How To Budget

June 21, 2016

1. Consider the 50-30-20 Budget.

With this budgeting strategy, you devote 50% of your income to essential expenses, such as your rent or mortgage payment, your utilities and food; 30% to discretionary spending; and 20% for financial priorities like saving, funding your retirement, and paying down debt.

Note: If you’re weighed down by debt or have aggressive savings goals, you can adjust this budget to put less money toward discretionary spending and more toward financial goals. Likewise, if your fixed costs are less than 50% of your income, you can adjust these numbers accordingly.

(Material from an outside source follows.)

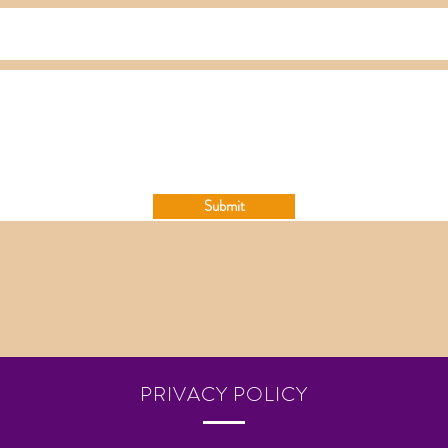
Submit
PRIVACY POLICY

2.  Use Mint to stay on course.

With Mint, you create a budget that’s easily trackable. The software compiles all your purchases and places them in categories, making it easy to stay in line with your spending limits.

 3. Attempt the zero-based budget.

This method forces you to account for every cent you have coming in each month by assigning it to a category in your budget. If your income is $2,400 monthly, your budget should equal $2,400 between needs, savings, debt repayment and discretionary spending, for instance.

According to Dave Ramsey, this gives you the incentive to make new spending plans each month as your finances fluctuate. It also ensures your budget is realistic for your income and expenses at a given time.

This method can also help you re-evaluate your expenses each month to be more critical of where your money is going and will help you catch poor habits early.

4. Think about each purchase.

Preventing an impulse purchase with this motivation hack: simply think about how many hours it took you to earn that amount.

 5. Review your budget and spreadsheets regularly.

Keep your financial situation constantly fresh in your mind. This helps to curb your desire to spend, spend, spend, ensures you know how much you actually have to spend if you need to, and motivates you to pay off debt and save more.